A new book revisits the infamous 2014 Badaun rape-murder case, where two cousin sisters were found hanging from a tree in UP, and tells readers how “communities, politicians, police, the media, and the criminal justice system can impact women’s lives” — sometimes pushing them towards terrible outcomes.
The book, titled The Good Girls: An Ordinary Killing, is written by award-winning reporter and writer Sonia Faleiro and will hit the stands on January 25. It claims to tell the “true story” of two girls, cousins aged 16 and 14, who went missing one night from their home in Badaun, Uttar Pradesh and were discovered hanging from a mango tree on May 28, 2014. “I hope this book will engross readers until the very end, and expand their understanding of village life, and what it means to be a young woman with a head full of hope and dreams in India today,” Faleiro, author of Beautiful Thing: Inside the Secret World of Bombay’s Dance Bars, told PTI.
Delighted to see my new book The Good Girls: An Ordinary Killing on this fantastic list. https://t.co/tgxNfQibHN
— Sonia Faleiro (@soniafaleiro) January 11, 2021
“Through the intimate and immersive story of the teenagers’ lives, and then deaths, we learn how communities, politicians, police, the media, and the criminal justice system can impact women’s lives, pushing them towards sometimes terrible outcomes,” she added.
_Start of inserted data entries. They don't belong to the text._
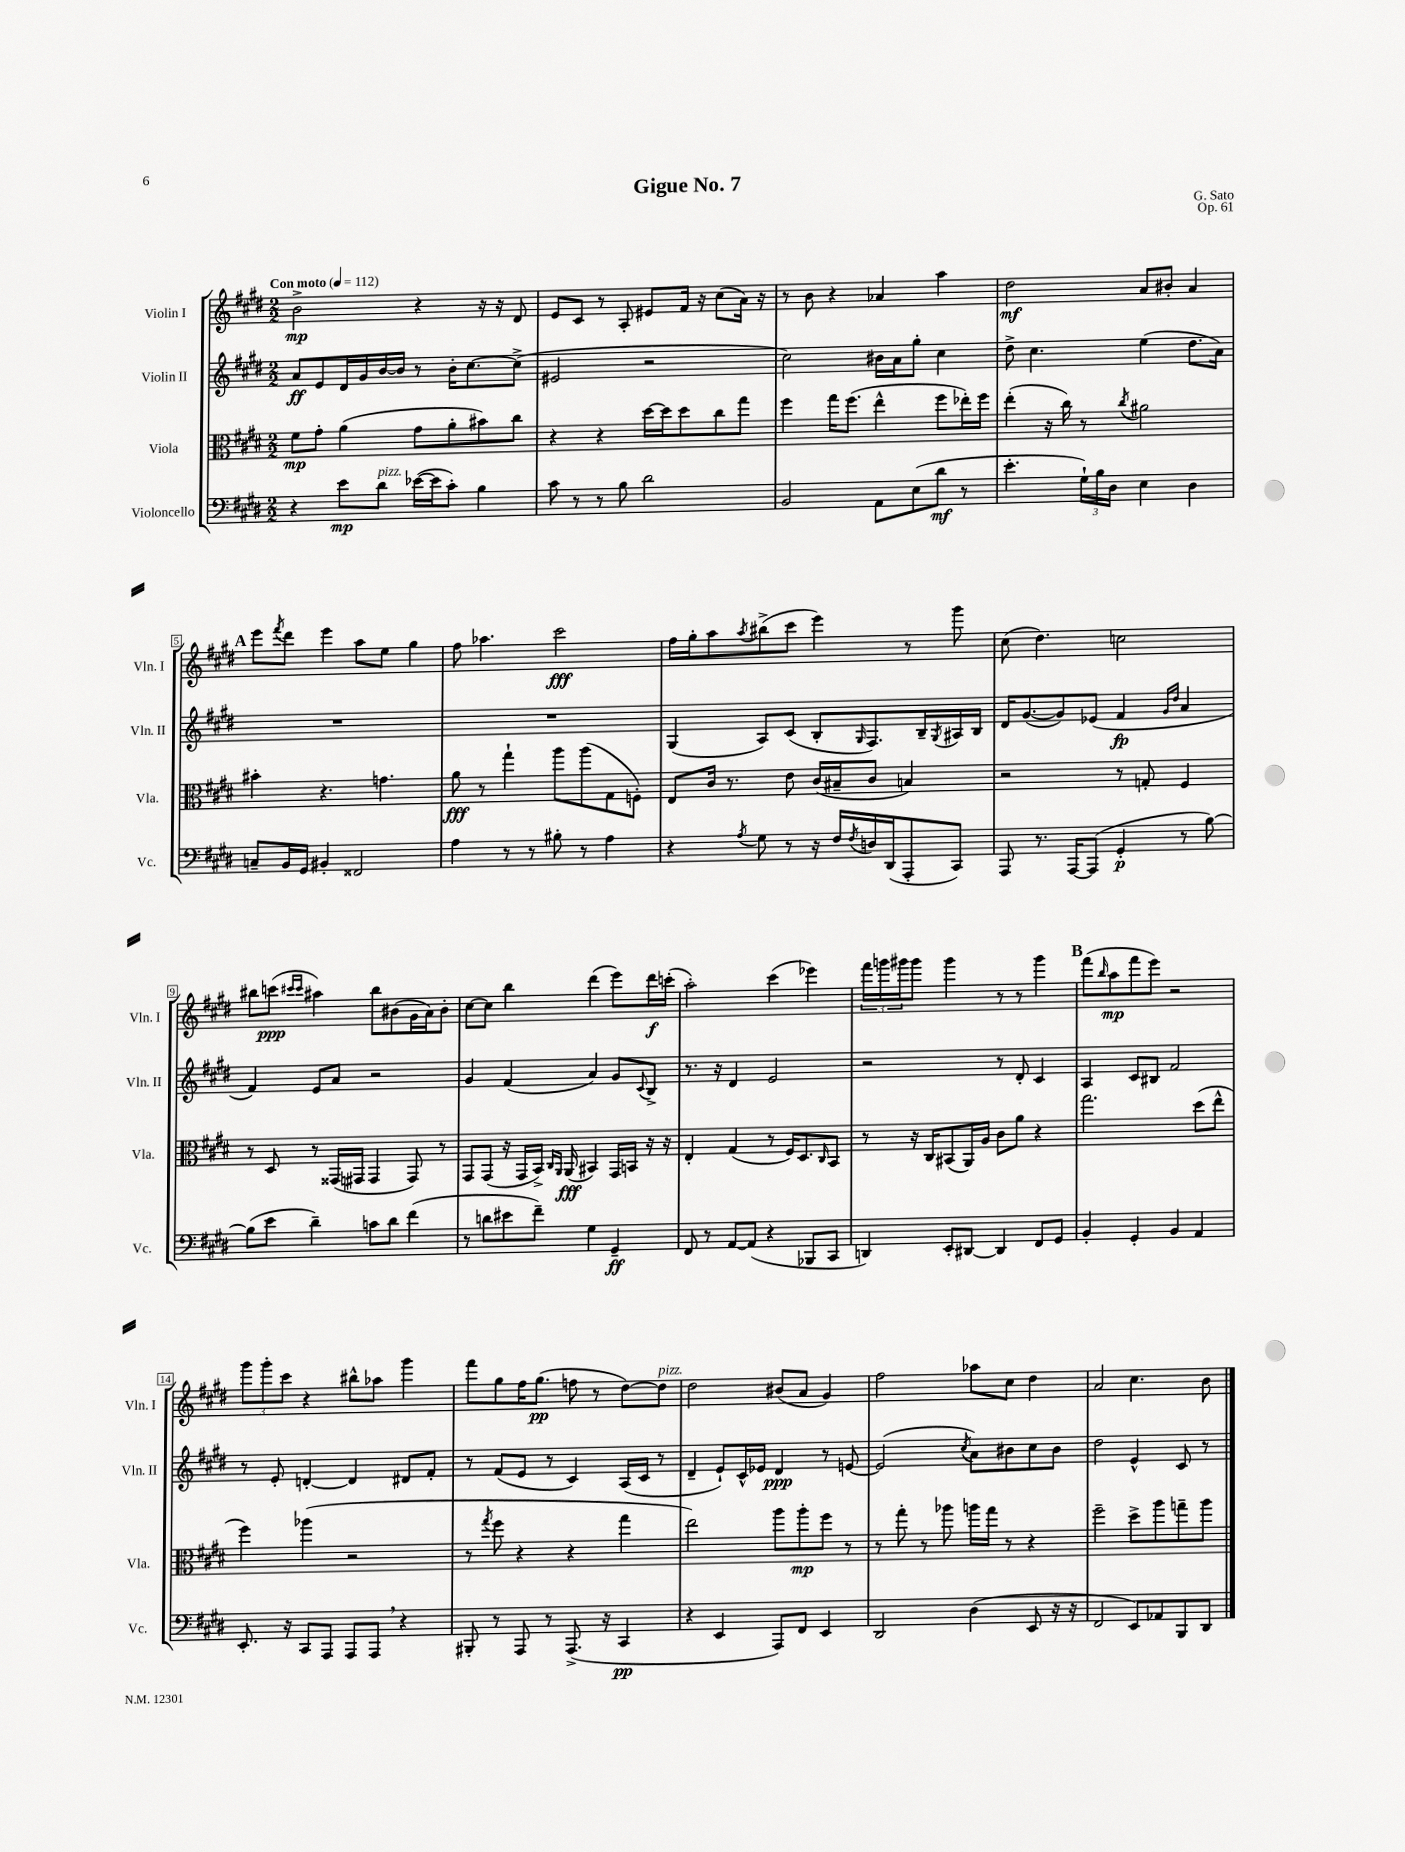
\header { title = "Gigue No. 7" composer = "G. Sato" opus = "Op. 61" }
<<
\new StaffGroup <<
\new Staff = "s0" \with { instrumentName = "Violin I" shortInstrumentName = "Vln. I" } {
    \clef treble \key e \major \numericTimeSignature \time 2/2 \tempo "Con moto" 4 = 112
    b'2->\mp r4 r16 r16 dis'8 |
    e'8 cis'8 r8 a8-. eis'8 fis'16 r16 cis''8( a'16) r16 |
    r8 b'8 r4 aes'4 a''4 |
    dis''2\mf a'8 bis'8-. a'4 |
    \mark \markup { \bold "A" } e'''8 \acciaccatura { fis'''8 } dis'''8 e'''4 a''8 e''8 gis''4 |
    fis''8 aes''4. cis'''2\fff |
    fis''16 gis''16-. a''8 \acciaccatura { a''8 } bis''8->( cis'''8 e'''4) r8 gis'''8 |
    cis''8( dis''4.) c''2 |
    bis''8 c'''8\ppp( \grace { cis'''16 cis'''16 } ais''4) bis''8 bis'8( gis'16 a'16) bis'8-. |
    cis''8~ cis''8 b''4 dis'''4( e'''8) dis'''16\f c'''16-.( |
    a''2-.) cis'''4( ees'''4) |
    \tuplet 3/2 { fis'''16 g'''16 gis'''16 } gis'''8 gis'''4 r8 r8 gis'''4 |
    \mark \markup { \bold "B" } fis'''8( \grace { b''16 } a''8\mp fis'''8 e'''8) r2 |
    \tuplet 3/2 { gis'''8 gis'''8-. cis'''8 } r4 bis''8-^ aes''8 gis'''4 |
    fis'''8 gis''8 fis''16 gis''8.\pp( f''8 r8 dis''8~) dis''8^\markup { \italic "pizz." } |
    dis''2 bis'8( a'8 gis'4) |
    fis''2 aes''8 cis''8 dis''4 |
    a'2 cis''4. b'8 \bar "|." |
}
\new Staff = "s1" \with { instrumentName = "Violin II" shortInstrumentName = "Vln. II" } {
    \clef treble \key e \major \numericTimeSignature \time 2/2
    a'8\ff e'8 dis'16 gis'16 b'16~ b'16 r8 b'16-. cis''8.~ cis''8->( |
    eis'2 r2 |
    cis''2) bis'16 a'16 gis''8-. cis''4 |
    dis''8-> cis''4. e''4( dis''8. a'16) |
    \mark \markup { \bold "A" } R1 |
    R1 |
    gis4( a8) cis'8( b8-. \grace { gis16 } fis8.) b16-- \acciaccatura { gis8 } ais16 b16 |
    dis'16 gis'8.~( gis'8) ees'8( fis'4\fp \grace { gis'16 dis''16 } a'4 |
    fis'4) e'8 a'8 r2 |
    gis'4 fis'4( a'4) gis'8 \appoggiatura { cis'8 } b8-> |
    r8. r16 dis'4 e'2 |
    r2 r8 dis'8-. cis'4 |
    \mark \markup { \bold "B" } a4 cis'8 bis8 fis'2 |
    r8 e'8-. d'4~-. d'4 dis'8 fis'8-. |
    r8 fis'8( e'8 r8 cis'4) a16( cis'16 r8 |
    dis'4-- e'8-!) cis'16-^ ees'16 dis'4\ppp r8 e'8~ |
    e'2( \acciaccatura { cis''8 } a'8) bis'8 cis''8 bis'8 |
    dis''2 e'4-^ cis'8 r8 \bar "|." |
}
\new Staff = "s2" \with { instrumentName = "Viola" shortInstrumentName = "Vla." } {
    \clef alto \key e \major \numericTimeSignature \time 2/2
    fis'8\mp gis'8-. a'4( gis'8 a'8-. bis'8) cis''8 |
    r4 r4 dis''16~ dis''16 dis''8 cis''8 gis''8 |
    fis''4 gis''16 fis''8.( e''4-^ fis''8 ees''16-.) fis''16 |
    e''4-.( r16 cis''16) r8 \acciaccatura { cis''8 } ais'2 |
    \mark \markup { \bold "A" } bis'4-. r4. g'4. |
    a'8\fff r8 gis''4-! a''8 a''8( gis8 f8-.) |
    e8 cis'16 r8. e'8 cis'16( bis16-- cis'8 b4) |
    r2 r8 g8-. fis4 |
    r8 dis8 r8 gisis,16( gis,16 gis,4 gis,8) r8 |
    gis,8 gis,8( r16 gis,16 b,16->) \grace { cis16 a,16 } a,16\fff( bis,4) gis,16 b,16 r16 r16 |
    e4-. gis4( r8 fis16) dis8. \grace { cis16 } b,8 |
    r8 r16 cis16 bis,8( a,16) a16 cis'8 a'8 r4 |
    \mark \markup { \bold "B" } gis''2. dis''8( e''8-^ |
    fis''4) aes''4( r2 |
    r8 \acciaccatura { gis''8 } fis''8 r4 r4 gis''4 |
    e''2) a''8 a''8-.\mp fis''8 r8 |
    r8 gis''8-. r8 aes''8 a''16 gis''16 r8 r4 |
    fis''2-- dis''8-> a''8 g''8-- a''8 \bar "|." |
}
\new Staff = "s3" \with { instrumentName = "Violoncello" shortInstrumentName = "Vc." } {
    \clef bass \key e \major \numericTimeSignature \time 2/2
    r4 e'8\mp dis'8^\markup { \italic "pizz." } ees'16~( ees'16 cis'8-.) b4 |
    cis'8 r8 r8 b8 dis'2 |
    b,2 a,8 e8( dis'8\mf r8 |
    e'4.-. \tuplet 3/2 { gis16-!) b16 dis16 } e4 dis4 |
    \mark \markup { \bold "A" } c8-- b,16 gis,16 bis,4-. fisis,2 |
    a4 r8 r8 bis8-. r8 a4 |
    r4 \acciaccatura { a8 } gis8 r8 r16 fis16 \acciaccatura { fis8 } d16 dis,16( a,,8-. cis,8) |
    a,,8 r8. a,,16~ a,,8( gis,4-.\p r8 b8~) |
    b8( e'8 dis'4--) c'8 dis'8 fis'4( |
    r8 d'8 eis'8 fis'8--) gis4 gis,4--\ff |
    fis,8 r8 a,8~ a,8( r4 bes,,8 cis,8 |
    d,4) e,8-. dis,8~ dis,4 fis,8 gis,8 |
    \mark \markup { \bold "B" } b,4-. gis,4-. b,4 a,4 |
    e,8.-. r16 cis,8 a,,8 a,,8 a,,8 \breathe r4 |
    bis,,8-. r8 a,,8 r8 a,,8.->( r16 cis,4\pp |
    r4 e,4 a,,8) fis,8 e,4 |
    dis,2 dis4( e,8 r16 r16 |
    fis,2 e,8) aes,8 b,,8 dis,8 \bar "|." |
}
>>
>>
\layout { \context { \Score \override BarNumber.stencil = #(make-stencil-boxer 0.1 0.3 ly:text-interface::print) } }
The alleged incident of rape and murder of the two girls, which had triggered a nationwide outrage, was investigated by the CBI. The CBI, in its closure report submitted in Badaun’s POCSO (Protection of Children from Sexual Offences) court, had said that the girls committed suicide and were neither raped nor murdered. The court in 2015 had rejected CBI’s closure report.
According to publishing house Penguin, the book, which is a result of “six years” of painstaking investigation, dares to ask: “What is the human cost of shame?”. “Slipping deftly behind political manoeuvring, caste systems and codes of honour in a village in northern India, ‘The Good Girls’ returns to the scene of Padma and Lalli’s short lives and tragic deaths, and dares to ask: what is the human cost of shame?,” it said.